MAF score from GWAS results using COLOC.susie as well as LD matrix question
HKJ396 opened this issue · 12 comments
Hello,
Thank you so much for developing this package. I have my GWAS summary data filtered so it's just the top hits, GTEx eqtl data for the relevant tissue, and an LD matrix. However, I have a couple of questions regarding the coloc.susie function.
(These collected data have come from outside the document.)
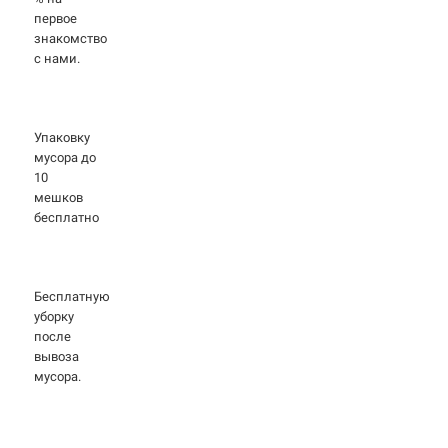
первое
знакомство
с нами.
Упаковку
мусора до
10
мешков
бесплатно
Бесплатную
уборку
после
вывоза
мусора.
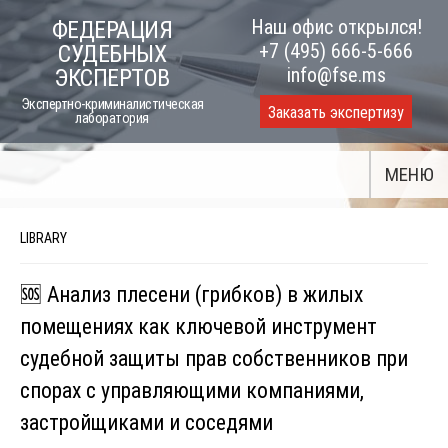
Skip
Наш офис открылся!
ФЕДЕРАЦИЯ
to
+7 (495) 666-5-666
СУДЕБНЫХ
content
info@fse.ms
ЭКСПЕРТОВ
Экспертно-криминалистическая
Заказать экспертизу
лаборатория
МЕНЮ
LIBRARY
🆘 Анализ плесени (грибков) в жилых
помещениях как ключевой инструмент
судебной защиты прав собственников при
спорах с управляющими компаниями,
застройщиками и соседями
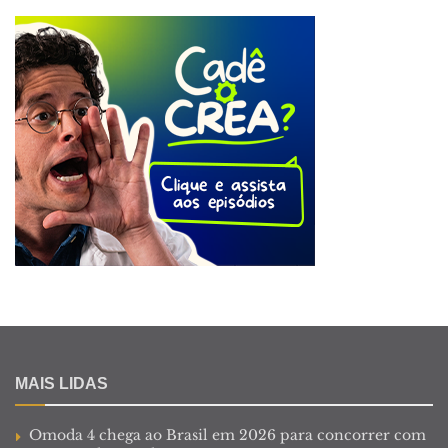
MAIS LIDAS
Omoda 4 chega ao Brasil em 2026 para concorrer com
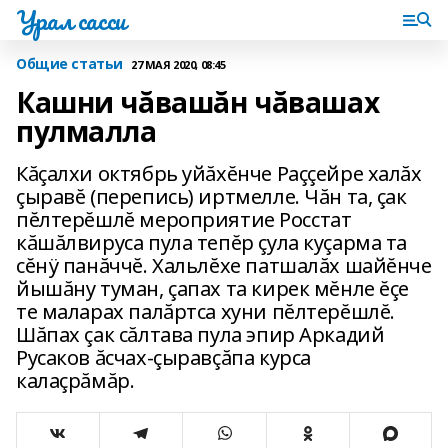
Урал сасси
Общие статьи
27 МАЯ 2020, 08:45
Кашни чăвашăн чăвашах
пулмалла
Кăçалхи октябрь уйăхĕнче Раççейре халăх
çыравĕ (перепись) иртмелле. Чăн та, çак
пĕлтерĕшлĕ мероприятие Росстат
кăшăлвируса пула тепĕр çула куçарма та
сĕнÿ панăччĕ. Хальлĕхе патшалăх шайĕнче
йышăну туман, çапах та кирек мĕнле ĕçе
те маларах палăртса хуни пĕлтерĕшлĕ.
Шăпах çак сăлтава пула эпир Аркадий
Русаков ăсчах-çыравçăпа курса
калаçрăмăр.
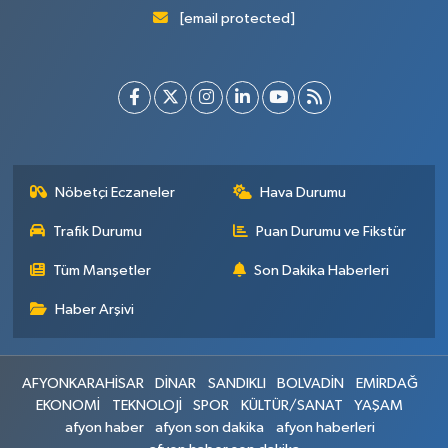
[email protected]
Nöbetçi Eczaneler
Hava Durumu
Trafik Durumu
Puan Durumu ve Fikstür
Tüm Manşetler
Son Dakika Haberleri
Haber Arşivi
AFYONKARAHİSAR
DİNAR
SANDIKLI
BOLVADİN
EMİRDAĞ
EKONOMİ
TEKNOLOJİ
SPOR
KÜLTÜR/SANAT
YAŞAM
afyon haber
afyon son dakika
afyon haberleri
First of all, when I supply MAF scores for the GWAS summary results, is this the minor allele frequency or just the frequency of the associated allele which might not necessarily be the minor allele? For example, when I look at my plink allele freq output I might be given a frequency that is above 0.5 for one allele and for another allele I might be given a value below 0.5? For example,
Here’s the first lines of the file:
#CHROM ID REF ALT ALT_FREQS OBS_CT
1 rs376342519:10616:CCGCCGTTGCAAAGGCGCGCCG:C CCGCCGTTGCAAAGGCGCGCCG C 0.995708 3862
1 1:54712:T:TTTTC T TTTTC 0.595903 3862
1 rs368808541:603010:C:A C A 0.00194132 3862
The frequency is given for C – 0.995… Whereas on db SNP the MAF is ~ 0.1 for CCGCCGTTGCAAAGGCGCGCCG
For the third line rs368808541 – the MAF matches what’s on dbSNP. Therefore, I'm not sure if this is the values I should use in the coloc function? Or should I do 1-(any value above 0.5) to find the minor allele?
I have also calculated an LD matrix for my top SNPs - using the PLINK --r2 function so that only SNPs within 1Mb of my top SNPs and r2 above 0.6 is present. Is this okay? I notice the manual states to use --r function rather than r2 if the datasets have different LD however I will only match up the SNPs that are common in both so I assuming they will have the same LD?
Thank you in advance.
Thanks for your quick response. So I will provide my full set of GWAS summary results. I will recreate my LD matrix by supplying the --r (raw inter-variant allele count correlations) rather than r2 (which reports squared correlations). Thanks! I will recalculate MAF so 1-(0.5 or higher).
Sorry but I have another question, when I recreate the LD matrix, shall I use the full set of GWAS summary results or filtered by p value?
When I use the plink command I have set the window size as --ld-window-kb 1000. Is this okay?
Because I'm not doing r2 now, shall I leave setting the r2 value? As in, I set the r2 value above 0.6 before so I am assuming I am not filtering above a particular r2 value now?
Thank you! So I have provided the full list of SNPs (roughly 7 million) that was used in the GWAS as an input file to calculate r ( which gives me raw inter-variant allele count correlations). The only filter I used was kb window. Is this okay?
So I supply my full set of GWAS results (all the SNPs used in the GWAS) and when you say signal is this the top hits e.g. (all the genome wide significance hits/p value below a 10-6 for example if i haven't got genome wide hits). I then provide a window either side of the top hits? Sorry I am really confused.
I really do apologise. I'm very new to all of this. I've realised rather than supplying GWAS results with filtered p value. I have to provide my top hits (with the lowest p value) which I assume is what sentinel means but also the SNPs around these peaks e.g. 1MB around the peak SNPs? I then cross check these SNPs with the eQTL data? So only include the same SNPs between these two datasets. And then I provide a LD matrix.